Another important potential biomedical application would be to examine heterogeneity in systemic diseases related to common alleles. The power for detecting statistically significant allele or haplotype frequency differences, which will often be small, also increases with sample size, as shown in table 2. Because human populations show so little overall genetic differentiation, large samples will be needed to perform such studies. For example, the e4 allele at the Apo-E locus on chromosome 19 has been shown to have a large and significant effect on the chance of death from coronary arterial disease, the largest cause of death in the developed countries (Stengard and others 1995). When published data on the frequency of the e4 allele in various countries were coupled with published incidences of death from coronary arterial disease in males by country, the regression

of death rate on allele frequency was positive and highly significant, explaining some 57% of the variance (Stengard and others 1997). That suggests that this allele increases the rate of death from coronary arterial disease in all populations, a potentially important biomedical conclusion. However, the total range of e4 allele frequencies is narrow, 0.1-0.2 in most populations (Gerdes and others 1992). To detect significant population differentiation and clinical effects over such a small frequency range requires large samples in each population. Given the overall genetic similarity of most human populations, the situation at the Apo-E locus is not likely to be exceptional.
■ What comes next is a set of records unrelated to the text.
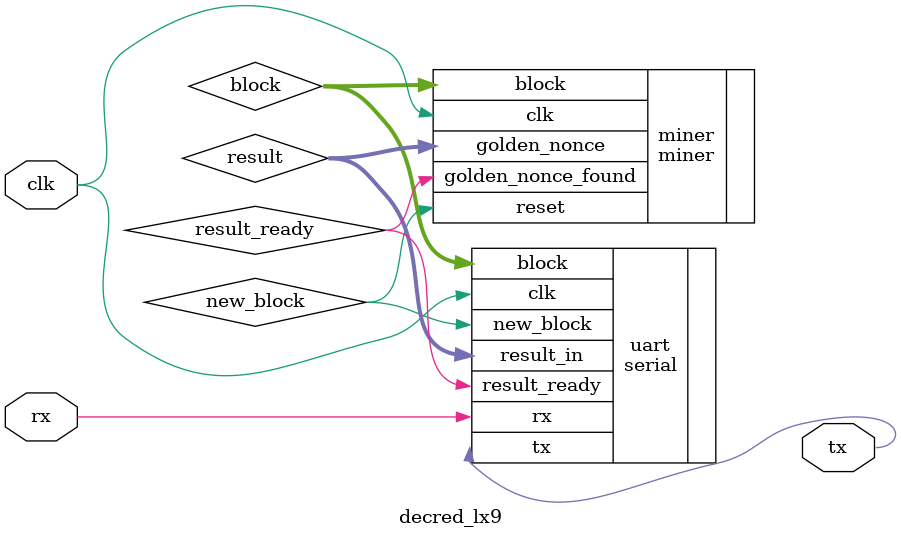
<source format=v>
/*
 * Copyright (c) 2016 Sprocket
 *
 * This is free software: you can redistribute it and/or modify
 * it under the terms of the GNU Affero General Public License with
 * additional permissions to the one published by the Free Software
 * Foundation, either version 3 of the License, or (at your option)
 * any later version. For more information see LICENSE.
 *
 * This program is distributed in the hope that it will be useful,
 * but WITHOUT ANY WARRANTY; without even the implied warranty of
 * MERCHANTABILITY or FITNESS FOR A PARTICULAR PURPOSE.  See the
 * GNU Affero General Public License for more details.
 *
 * You should have received a copy of the GNU Affero General Public License
 * along with this program. If not, see <http://www.gnu.org/licenses/>.
 */

module decred_lx9 (
	input  clk,								// 50 MHz Clock (Pin 85)
	input  rx,								// Host Serial Tx (Pin 83)
	output tx								// Host Serial Rx (Pin 82)
);
	
	wire new_block;
	wire [351:0] block;
	wire result_ready;
	wire [31:0] result;
	
	parameter CLK_RATE = 50000000;	// clk = 50 MHz
	parameter BAUD_RATE = 115200;		// baud = 115200 bps

	serial # (.CLK_RATE(CLK_RATE), .BAUD_RATE(BAUD_RATE)) uart (
		.clk(clk),
		.rx(rx),
		.tx(tx),
		.new_block(new_block),
		.block(block),
		.result_ready(result_ready),
		.result_in(result)
	);

	miner miner (
		.clk(clk),
		.reset(new_block),
		.block(block),
		.golden_nonce(result),
		.golden_nonce_found(result_ready)
	);
	
endmodule

</source>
Both rare and common alleles that predispose to systemic disease illustrate that the larger the within-population sample, the more useful the sample collection will be and the broader the variety of researchers to whom it will be useful. Much of the expense of obtaining samples is related to the logistics of going to where a population lives, so doubling sample size from 250 to 500, or even more, would often involve only a modest increase in sampling expense and effort.

Recommendation 3.2: For any given population, samples of a few hundred to several hundred persons, or even more, should be obtained whenever possible. In larger populations when the investigator deems stratified sampling to be necessary, larger overall samples would be desirable.

Of the various sampling strategies discussed and summarized in table 1, population-based sampling strategy III, in which only basic group-identification data are gathered, is preferred over the other strategies since neither the data nor the specimens can be linked to specific individuals‥ Strategy I does not provide a rationale for global sampling, and strategy II has many of the same ethical complications as strategy III but with a substantial restriction in breadth of testable hypotheses. Strategies IV and V could greatly increase the cost, complicate sampling logistics, raise serious ethical and security concerns, and benefit only a few investigators (although the investigations that would be so benefited have the most-direct biomedical relevance). Strategy III offers the best balance of breadth of testable hypotheses, expense, and ethical complications.